Created by writer Richard Durham, The Chicago Defender newspaper and Chicago radio station WMAQ in 1948, “Destination Freedom” profiled African-American leaders, historical and folkloric figures — including journalists as well as artists, athletes and civil rights activists.
“Destination Freedom — a special radio series dramatizing the great Democratic traditions of the Negro people interwoven in the pageant of history and a part of America’s own Destination Freedom.”
Durham wrote ninety-seven scripts for the original version of the series, according to an overview of the program at the DigitalDeli oldtime radio website.
Frederick Douglass and Roscoe Dunjee were among the black journalists Durham profiled, with recordings available among the 42 audio files of the series’ original format preserved at the Internet Archive. The two-part Douglass profile is a full life story, and while it mentions that he published a newspaper as part of his fight for abolition, it offers little discussion of his editorial work, focusing more on his ideas and oratory than their printed form, which it quotes from now and then.
The Making of a Man: Frederick Douglass, Part 1
The Key to Freedom: Frederick Douglass, Part 2
The Destination Freedom series also profiled activist, investigative reporter, columnist and pamphleteer Ida B. Wells, but so far I haven’t found a recording of that episode.

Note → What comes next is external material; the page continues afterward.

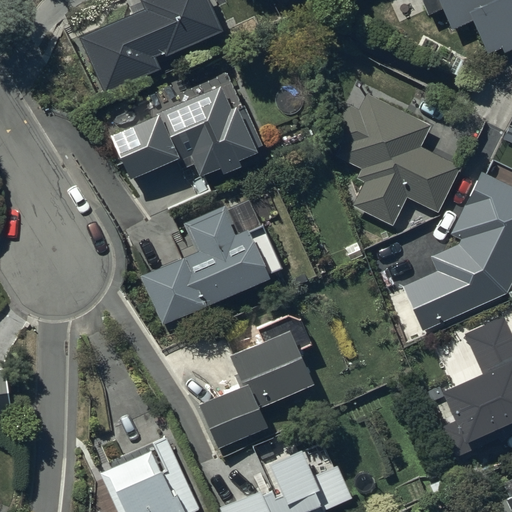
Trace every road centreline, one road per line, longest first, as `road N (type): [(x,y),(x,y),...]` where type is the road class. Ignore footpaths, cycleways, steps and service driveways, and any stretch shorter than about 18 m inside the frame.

After a McCarthy-era change to a “patriotic format” in October 1950 (with Paul Revere as narrator!), the series kept its title, but not the focus on African-Americans. The new program did include at least one press-freedom episode: A profile of Anna Zenger, who kept her husband’s 1730s New-York Weekly Journal going while John Peter Zenger was in prison in what became a landmark libel case. Anna Zenger had been the subject of a fictionalized biography by Kent Cooper of the Associated Press, and while the Destination Freedom episode is not in the archives, a similarly patriotic profile was broadcast twice by the DuPont Cavalcade of America radio series as “Mother of Freedom” and “Remember Anna Zenger.”